The big thing all these businesses tend to have is some have big teams, some have small teams, some employ hundreds of people, and some employ less than ten. It’s important to cover all the bases. You mentioned vertical integration. Vertical integration means that you do everything right. One of the big decisions that these founders have to make or have made is about what they outsource and what they keep in-house.
Especially if you want to be vertically integrated, you have to have as much possible in-house. The reason that is important is that they’re learning how to serve their customers best. You can’t do that if you’ve got important elements of your business that serve other people. A great example is customer service. I don’t think any of these brands that I interviewed outsourced their customer service. The reason they don’t do that is that they want to make sure they got these authentic conversations and relationships with their customers. That’s an important part of it.
Bloom & Wild had a good example around tech. When they started, they outsourced all their tech. They found that it was hard and complicated to build that platform quickly and successfully thinking about so the UX and the journeys that customers have to have when they interact with those brands. By doing it with third parties, they bought it back in-house. Aron admitted to me that he was quite grim when it came to tech when he started.
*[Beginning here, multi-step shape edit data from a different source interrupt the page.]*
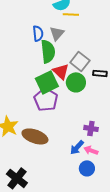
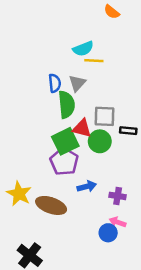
gray square: (80, 61) -> (105, 116), turned -36
red triangle: (61, 71) -> (82, 128), turned -30
blue arrow: (77, 147) -> (87, 186), moved, turned -147
blue circle: (87, 168) -> (108, 233), moved

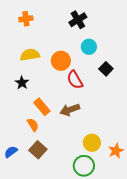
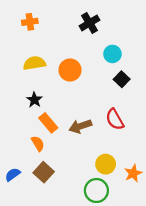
cyan circle: (89, 47) -> (112, 54), moved
red semicircle: (75, 80) -> (115, 119), moved
black star: (22, 83) -> (34, 100), moved

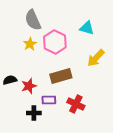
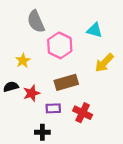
yellow star: (30, 44) -> (23, 61), moved
black cross: (34, 113) -> (42, 132), moved

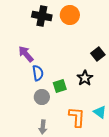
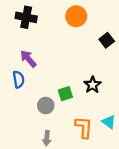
black cross: (42, 16) -> (26, 17), moved
black square: (98, 54) -> (107, 40), moved
blue semicircle: (38, 73) -> (19, 79), moved

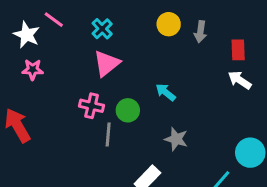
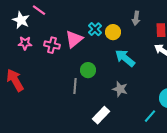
yellow circle: (169, 24) -> (113, 32), moved
cyan cross: (102, 29) -> (95, 29), moved
cyan arrow: (166, 92) -> (125, 58), moved, size x1.5
pink cross: (92, 106) -> (52, 45), moved

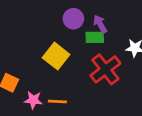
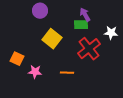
purple circle: (73, 19) -> (40, 11), moved
orange line: (57, 101) -> (67, 73), moved

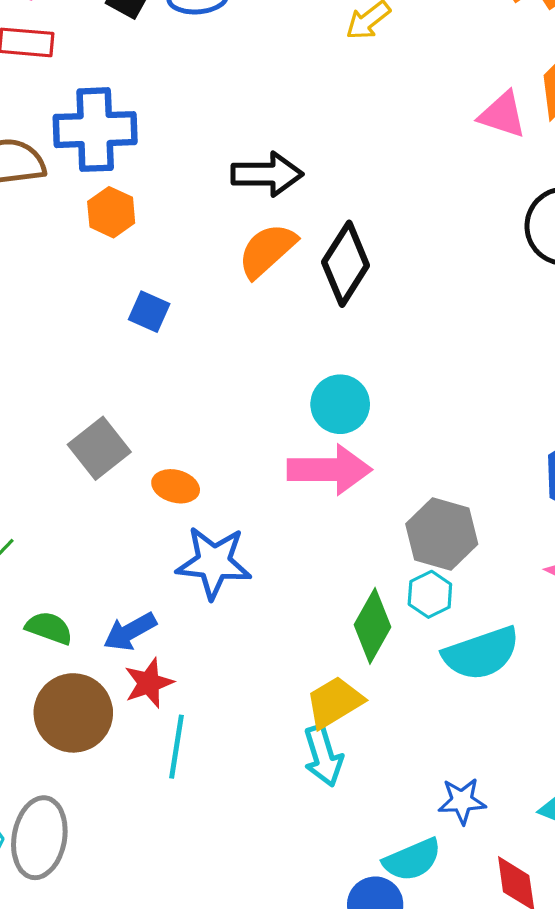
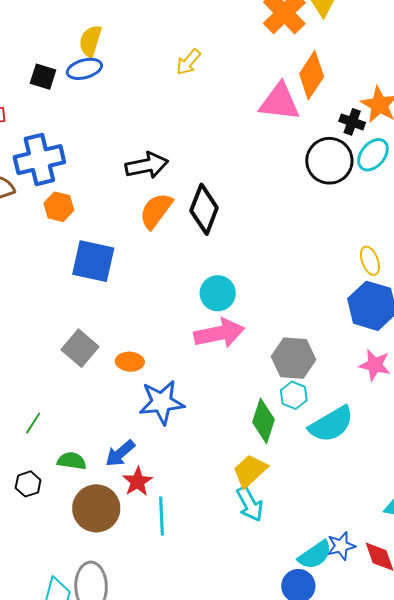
pink triangle: (503, 115) -> (279, 102), size x1.4
blue square: (149, 312) -> (93, 261), size x1.8
blue star: (462, 801) -> (341, 546), moved

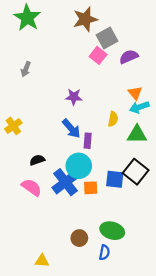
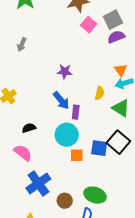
gray square: (107, 38) -> (113, 20), moved
pink square: (98, 55) -> (89, 25), moved
green triangle: (137, 134) -> (121, 108), turned 30
blue cross: (65, 182) -> (38, 183), moved

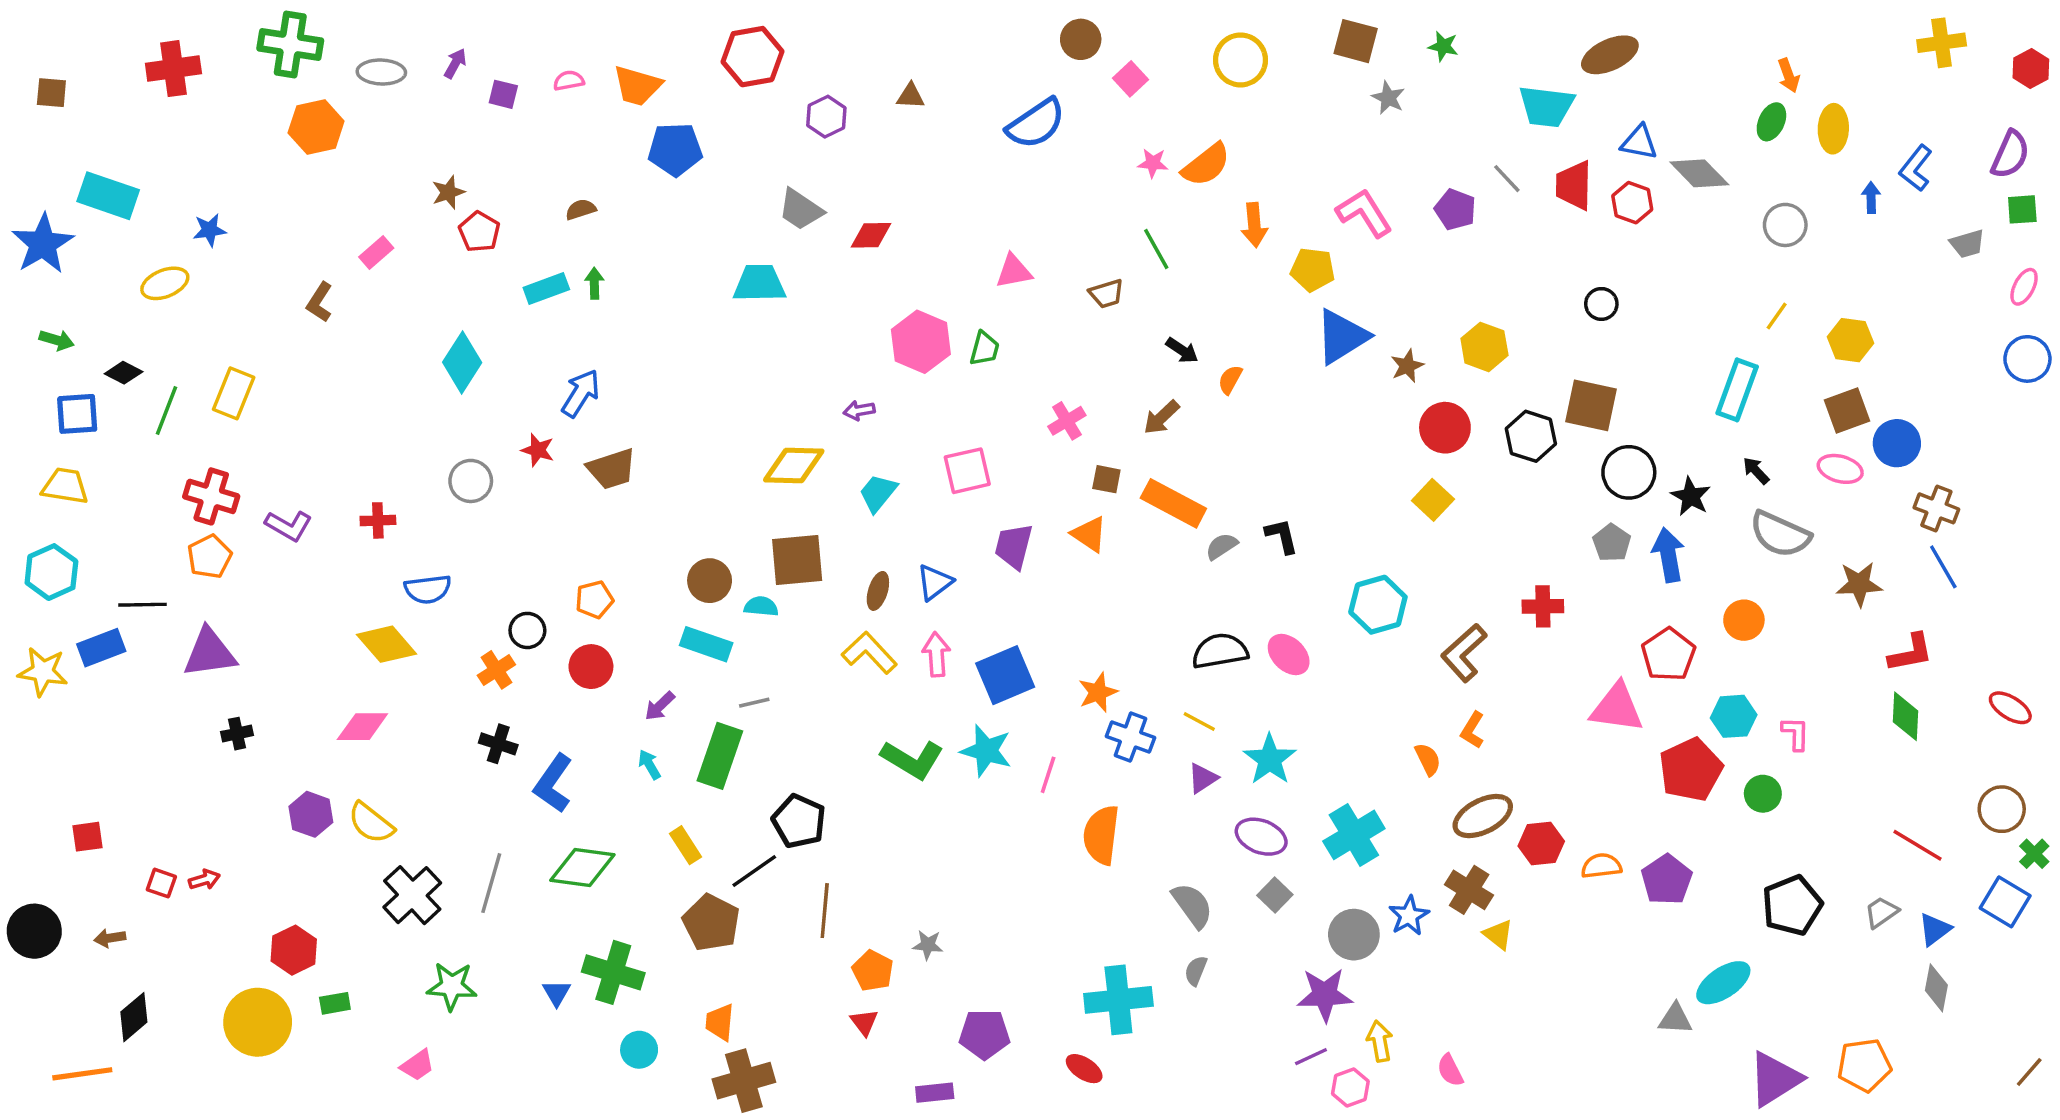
Now, Bloom & Wild have their own tech blog on their website. They’ve become technology leaders and experts because they bought it back in-house. The reason they’ve done that is that it’s the best way to serve their customers. Going back to Bloom & Wild, what they’ve also done is they have now this thing where you have the ability to opt-out of certain emails. For example, on Mother’s Day and Father’s Day, there’s a good proportion of the customers who don’t appreciate the fact that they get get an email about Mother’s Day. They want to interact with the brand but they don’t want to see that particular message.
They set up a program where customers can opt-out of certain campaigns. This was a huge undertaking in terms of tech. If don’t want to manage, do your marketing list and your customer database. This is a difficult thing to do but they could do it because they have the technology in-house and also the desire that they wanted to do this. Their customers appreciate it as well. That turned out to be such a good idea. It’s been adopted by D2C brands across the world. You’ll see lots of different examples of that now. When Bloom & Wild first started doing it a few years ago, it was a new thing and a big endeavor but they could do it because they had in-house teams who were up for it.
Mike, we can go on and on. For those people who found these conversations interesting, it’s all expanded in your book. The name of the book is called The Direct to Consumer Playbook. It’s available on Amazon and several other book websites. It’s published by Kogan Page. Do you run a blog yourself? Are you active online? Where can people follow you if they want to follow your work and your words?
I’d encourage that. Please do come and find me out and ask me questions about D2C-founded businesses. Particularly, I’d love to hear what people think about the book. I am quite active on LinkedIn. Search Mike Stevens, Mike, or Peppersmith on LinkedIn. Also, on Twitter, my handle is @OpenMikeStevens.
One of the best places you can find out what I’m up to is on my website and that is the consultancy website that I run with my wife who’s a sustainability expert and that’s www.Stevens.earth. You will find lots of information there about what I do and how I help businesses. Also, there’s a blog there as well so you can read about some of the case studies if you want to get a flavor of what’s in the book. Please, get in touch. I love to talk to people about all of this stuff.
I appreciate your time, Mike. it was a pleasure. I was looking forward to this conversation and you didn’t disappoint.
Thanks. It’s been fun being on. Thanks very much.